- Exercise goal:
Reproduce without alteration the lines in the records below, starting with the line that contains "## 📚 Learning Progress" and continuing through the line that contains "- [ ] Y Combinator Startup School", with both of those lines included.

- Data to examine:
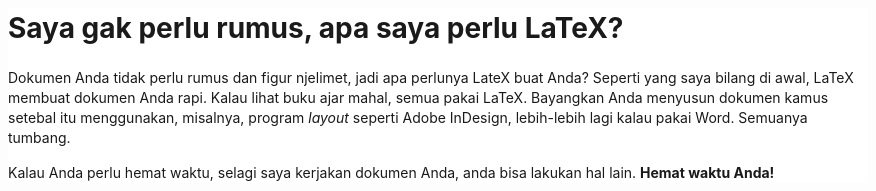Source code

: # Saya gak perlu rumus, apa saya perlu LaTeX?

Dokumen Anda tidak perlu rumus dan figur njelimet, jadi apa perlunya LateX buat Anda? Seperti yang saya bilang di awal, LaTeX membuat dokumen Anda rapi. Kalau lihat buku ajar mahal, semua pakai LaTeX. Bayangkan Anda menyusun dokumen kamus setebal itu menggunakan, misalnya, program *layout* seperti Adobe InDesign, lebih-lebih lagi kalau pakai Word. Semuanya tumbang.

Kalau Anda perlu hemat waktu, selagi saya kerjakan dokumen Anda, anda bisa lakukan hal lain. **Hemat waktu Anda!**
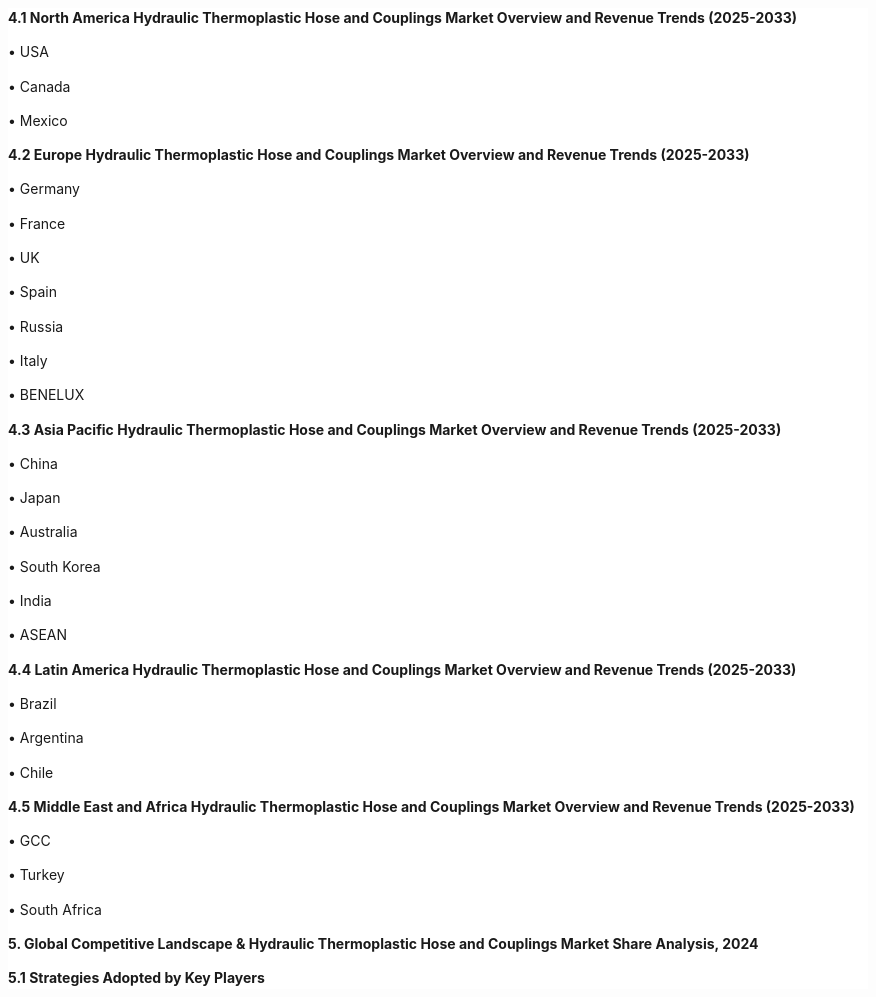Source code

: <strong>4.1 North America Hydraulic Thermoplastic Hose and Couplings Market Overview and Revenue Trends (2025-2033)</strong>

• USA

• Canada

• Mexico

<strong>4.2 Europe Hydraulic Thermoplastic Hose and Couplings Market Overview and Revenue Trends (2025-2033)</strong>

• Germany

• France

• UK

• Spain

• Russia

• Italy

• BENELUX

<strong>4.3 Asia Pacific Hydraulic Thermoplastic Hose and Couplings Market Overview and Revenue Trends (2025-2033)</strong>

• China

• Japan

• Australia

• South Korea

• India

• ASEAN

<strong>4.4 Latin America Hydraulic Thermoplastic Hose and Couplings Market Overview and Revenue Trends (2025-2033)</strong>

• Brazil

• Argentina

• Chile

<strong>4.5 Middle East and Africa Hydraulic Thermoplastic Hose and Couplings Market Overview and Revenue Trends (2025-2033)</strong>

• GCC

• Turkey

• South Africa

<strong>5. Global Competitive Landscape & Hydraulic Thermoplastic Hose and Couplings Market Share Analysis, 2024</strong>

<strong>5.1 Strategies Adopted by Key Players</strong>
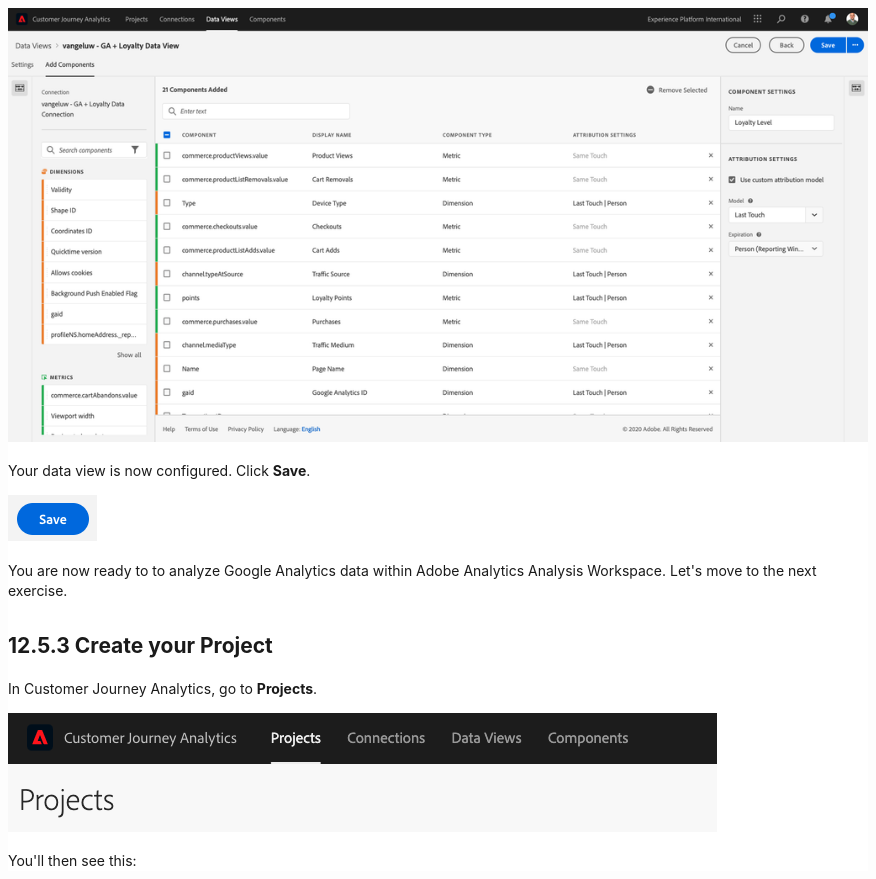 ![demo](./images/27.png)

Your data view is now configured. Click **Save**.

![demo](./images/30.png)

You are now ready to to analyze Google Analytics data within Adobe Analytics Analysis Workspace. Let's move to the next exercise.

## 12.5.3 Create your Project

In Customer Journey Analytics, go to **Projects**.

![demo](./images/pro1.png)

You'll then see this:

* * *

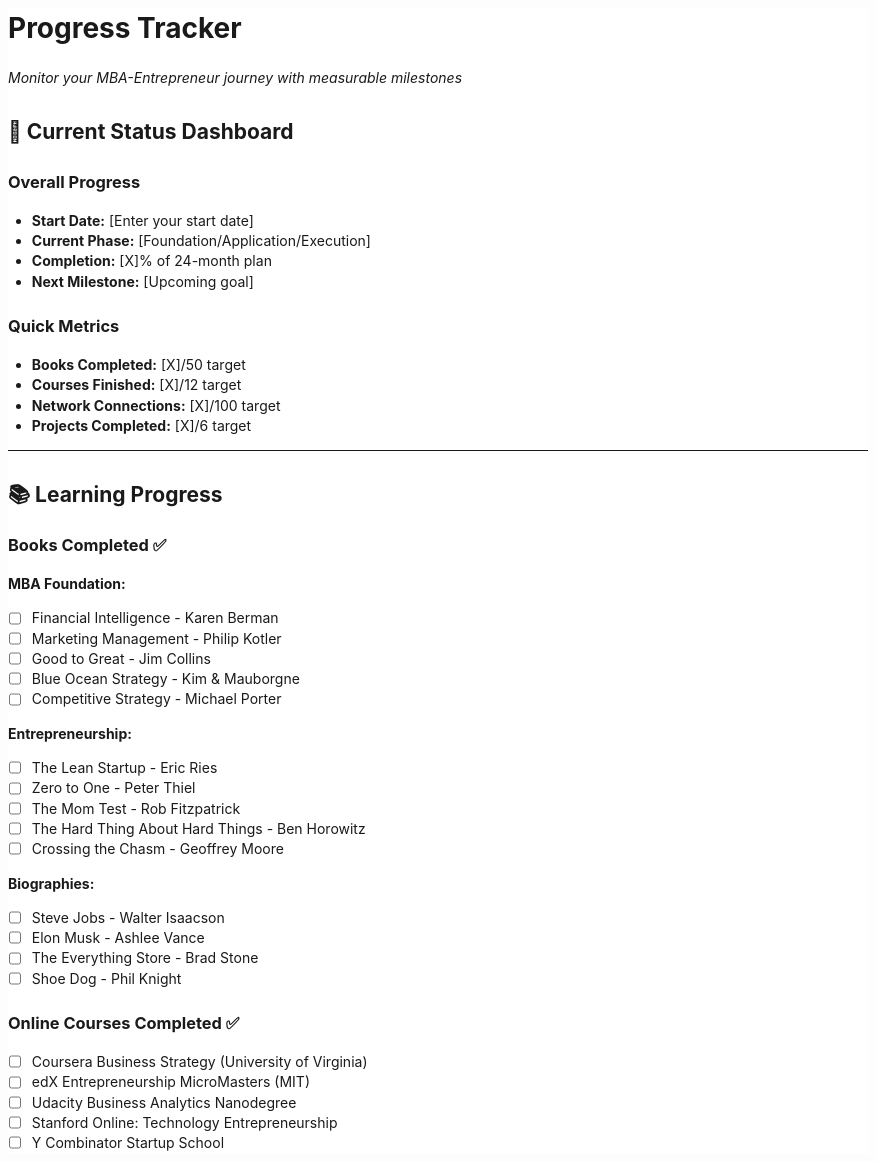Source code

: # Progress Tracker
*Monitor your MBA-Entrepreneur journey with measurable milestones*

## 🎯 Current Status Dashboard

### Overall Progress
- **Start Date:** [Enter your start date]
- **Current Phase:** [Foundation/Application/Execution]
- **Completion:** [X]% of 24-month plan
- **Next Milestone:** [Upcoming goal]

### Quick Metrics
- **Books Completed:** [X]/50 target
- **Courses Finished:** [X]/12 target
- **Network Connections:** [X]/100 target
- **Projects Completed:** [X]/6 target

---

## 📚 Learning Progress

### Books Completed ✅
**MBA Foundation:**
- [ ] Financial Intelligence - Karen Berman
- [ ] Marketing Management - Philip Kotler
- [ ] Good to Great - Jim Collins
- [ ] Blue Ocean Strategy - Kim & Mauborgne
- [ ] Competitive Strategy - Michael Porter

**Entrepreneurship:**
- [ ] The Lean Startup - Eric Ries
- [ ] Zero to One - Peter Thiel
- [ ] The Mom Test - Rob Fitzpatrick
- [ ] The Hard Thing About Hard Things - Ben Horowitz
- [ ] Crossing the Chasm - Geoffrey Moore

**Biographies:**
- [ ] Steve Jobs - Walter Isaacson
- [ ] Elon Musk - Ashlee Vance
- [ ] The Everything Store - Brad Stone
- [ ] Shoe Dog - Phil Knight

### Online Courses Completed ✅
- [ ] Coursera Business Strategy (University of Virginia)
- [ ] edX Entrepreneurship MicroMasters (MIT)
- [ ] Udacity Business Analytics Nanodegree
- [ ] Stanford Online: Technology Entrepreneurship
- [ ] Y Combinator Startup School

- Written solution:
## 📚 Learning Progress

### Books Completed ✅
**MBA Foundation:**
- [ ] Financial Intelligence - Karen Berman
- [ ] Marketing Management - Philip Kotler
- [ ] Good to Great - Jim Collins
- [ ] Blue Ocean Strategy - Kim & Mauborgne
- [ ] Competitive Strategy - Michael Porter

**Entrepreneurship:**
- [ ] The Lean Startup - Eric Ries
- [ ] Zero to One - Peter Thiel
- [ ] The Mom Test - Rob Fitzpatrick
- [ ] The Hard Thing About Hard Things - Ben Horowitz
- [ ] Crossing the Chasm - Geoffrey Moore

**Biographies:**
- [ ] Steve Jobs - Walter Isaacson
- [ ] Elon Musk - Ashlee Vance
- [ ] The Everything Store - Brad Stone
- [ ] Shoe Dog - Phil Knight

### Online Courses Completed ✅
- [ ] Coursera Business Strategy (University of Virginia)
- [ ] edX Entrepreneurship MicroMasters (MIT)
- [ ] Udacity Business Analytics Nanodegree
- [ ] Stanford Online: Technology Entrepreneurship
- [ ] Y Combinator Startup School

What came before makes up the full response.